第一部 第8話

 僕の、たった一人の朗読会でした。

「のぼる。いい・・・、良いよ。」

 まさしは、しきりに感心します。

 明日の授業参観で発表する作文でしたが、母ちゃんがこれを聞けば 「この馬鹿たれ息子が! アンタ、何を書いてもいいというわけじゃないでしょ」と、必ず巨大な角を生やして怒りくるうのが目に見えていました。

 読みながらも、思わず僕は背中に寒気さむけを覚え恐怖をいだきましたが、もともとが空想好きな僕はまさしがいるにもかかわらず自分の世界に入り込んでいました。

 そして、ほんの少しの間ですが「くわばらくわばら、これはお祓いをしなくては」などとニヤニヤしながら考えていると、突然、大声でまさしが叫んでいました。

「おっ、おおい!」

 声に驚いてまさしが叫んだ方を見ると、窓の中を白い雲が一つ「ぽっかり」と流れていくのが見えていました。それは透明な額縁の中に青を隙間なく塗り、さらに透明を塗り重ねて層の間に魔法で浮かした綿菓子のようでした。

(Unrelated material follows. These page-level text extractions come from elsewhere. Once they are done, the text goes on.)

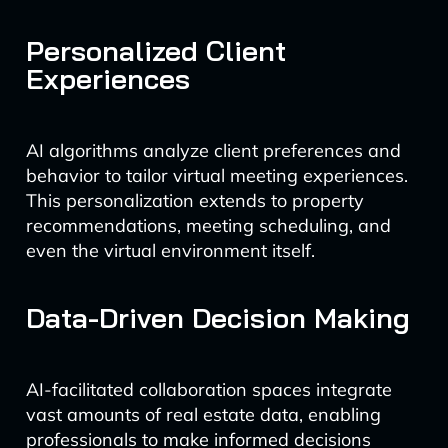
Personalized Client
Experiences
AI algorithms analyze client preferences and
behavior to tailor virtual meeting experiences.
This personalization extends to property
recommendations, meeting scheduling, and
even the virtual environment itself.
Data-Driven Decision Making
AI-facilitated collaboration spaces integrate
vast amounts of real estate data, enabling
professionals to make informed decisions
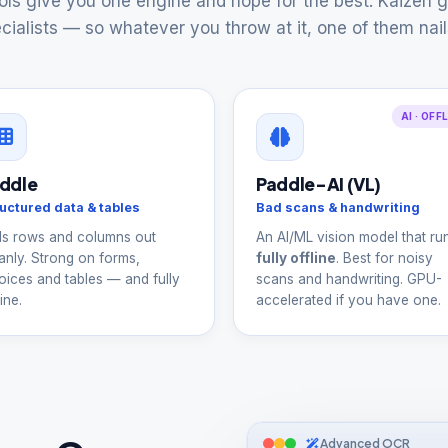
ls give you one engine and hope for the best. Kaizen g
cialists — so whatever you throw at it, one of them nails
AI · OFF
ddle
Paddle-AI (VL)
uctured data & tables
Bad scans & handwriting
ls rows and columns out
An AI/ML vision model that ru
anly. Strong on forms,
fully offline
. Best for noisy
oices and tables — and fully
scans and handwriting. GPU-
ine.
accelerated if you have one.
Advanced OCR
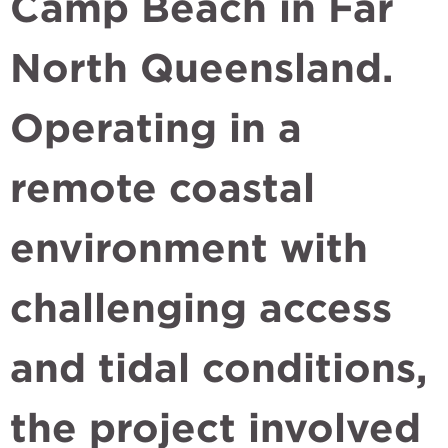
Camp Beach in Far
North Queensland.
Operating in a
remote coastal
environment with
challenging access
and tidal conditions,
the project involved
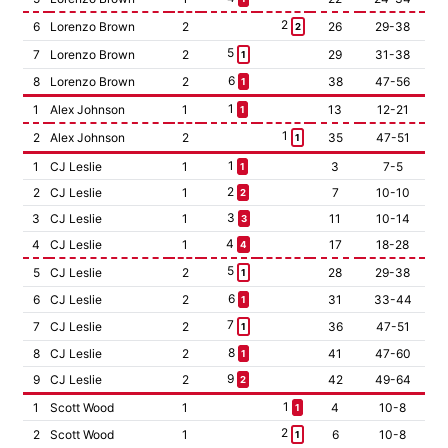
2
6
Lorenzo Brown
2
26
29-38
2
5
7
Lorenzo Brown
2
29
31-38
1
6
8
Lorenzo Brown
2
38
47-56
1
1
1
Alex Johnson
1
13
12-21
1
1
2
Alex Johnson
2
35
47-51
1
1
1
CJ Leslie
1
3
7-5
1
2
2
CJ Leslie
1
7
10-10
2
3
3
CJ Leslie
1
11
10-14
3
4
4
CJ Leslie
1
17
18-28
4
5
5
CJ Leslie
2
28
29-38
1
6
6
CJ Leslie
2
31
33-44
1
7
7
CJ Leslie
2
36
47-51
1
8
8
CJ Leslie
2
41
47-60
1
9
9
CJ Leslie
2
42
49-64
2
1
1
Scott Wood
1
4
10-8
1
2
2
Scott Wood
1
6
10-8
1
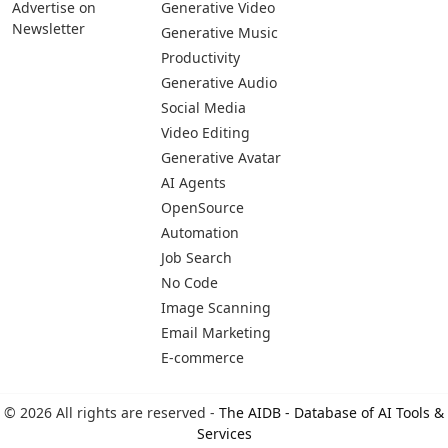
Advertise on
Generative Video
Newsletter
Generative Music
Productivity
Generative Audio
Social Media
Video Editing
Generative Avatar
AI Agents
OpenSource
Automation
Job Search
No Code
Image Scanning
Email Marketing
E-commerce
© 2026 All rights are reserved -
The AIDB - Database of AI Tools &
Services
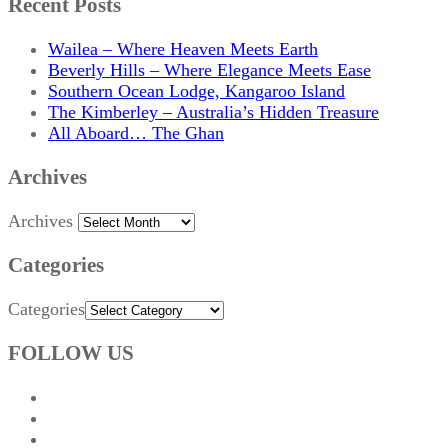
Recent Posts
Wailea – Where Heaven Meets Earth
Beverly Hills – Where Elegance Meets Ease
Southern Ocean Lodge, Kangaroo Island
The Kimberley – Australia’s Hidden Treasure
All Aboard… The Ghan
Archives
Archives
Categories
Categories
FOLLOW US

「俺はよう、白いアンパンみたいな雲を見ていると、死んだ母ちゃんや父ちゃん、それにじっちゃんがあの上で楽しく暮らしているような、そしていつも俺のことを見守っていてくれているような、そんな気持ちになるんだ。」

 まさしの言葉で僕はとっさに自分を振り返ると、母ちゃんも父ちゃんもいない生活を考えることは出来ません。ところが、まさしはおばあちゃんと二人だけの生活でした。

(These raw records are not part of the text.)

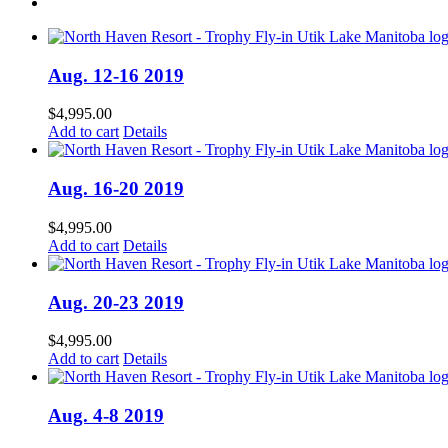
Aug. 12-16 2019
$
4,995.00
Add to cart
Details
Aug. 16-20 2019
$
4,995.00
Add to cart
Details
Aug. 20-23 2019
$
4,995.00
Add to cart
Details
Aug. 4-8 2019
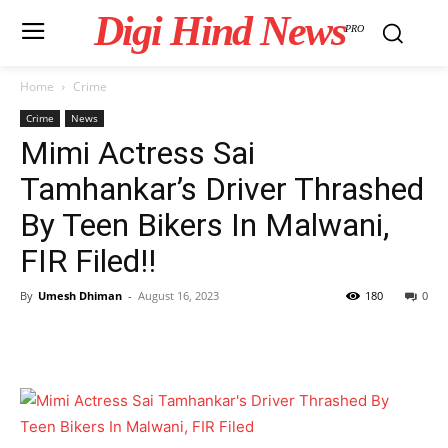
Digi Hind News
PRO
Home
Crime
Crime
News
Mimi Actress Sai
Tamhankar’s Driver Thrashed
By Teen Bikers In Malwani,
FIR Filed!!
By
Umesh Dhiman
-
August 16, 2023
180
0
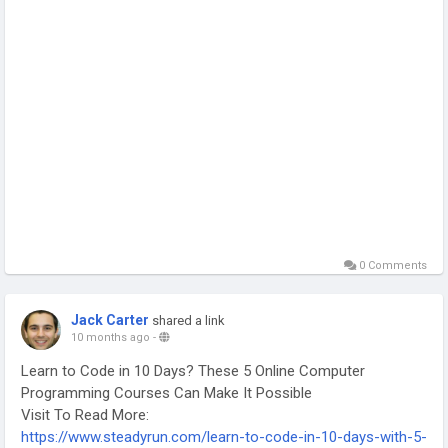
0 Comments
Jack Carter
shared a link
10 months ago
-
Learn to Code in 10 Days? These 5 Online Computer
Programming Courses Can Make It Possible
Visit To Read More:
https://www.steadyrun.com/learn-to-code-in-10-days-with-5-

 まさしのおばあちゃんは、生活を支えるために何年も何年も洗い物の仕事や日雇いでお金を稼いできたのです。そして長い間の無理がたたったのか病気がちになると、思うように働くことが出来なくなっていました。

 以前、まさしのことが心配になって僕は母ちゃんに聞いたことがありました。母ちゃんが言うには「お米さん」、まさしのおばあちゃんの名前ですが、お金を稼ぐためにきつい仕事を選んでしていてリュウマチになり、働くことが出来ない今では生活保護を受けているそうです。僕は生活保護のことはよく分からないのですが、まさしは集金の時と参観日がいつも嫌いだと言っていましたので、たぶんその事だったのでしょう。

 しかし、僕たち、僕も母ちゃんも父ちゃんも、そんなことを気にしたことはありません。僕の家もどちらかと言えば貧乏だったので、自分のことも人のこともいちいち気にすることなど出来ず、また生活のための店が忙しかったのです。これが本当の「貧乏暇なし」かもしれませんが・・・。

 でも金持ちの子や見るからに甘やかされた子などは、陰でまさしの悪口を言っていました。悪口の内容は、まさしの家が貧乏というだけでまさしのすべてを嫌っていたのです。貧乏のどこがいけないのでしょうか、確かに使い切れないほど小遣いがあったりきれいな服を多く持っているのはうらやましいことですが、何が大切か、本当の宝物は何かといえば僕にはそれが家族であり友達でした。

 僕は自分だけがよければとか、見せびらかすようなことは大嫌いです。だから、まさしやまさしのおばあちゃんの苦労を思うと陰口を言うやつが許せませんでした。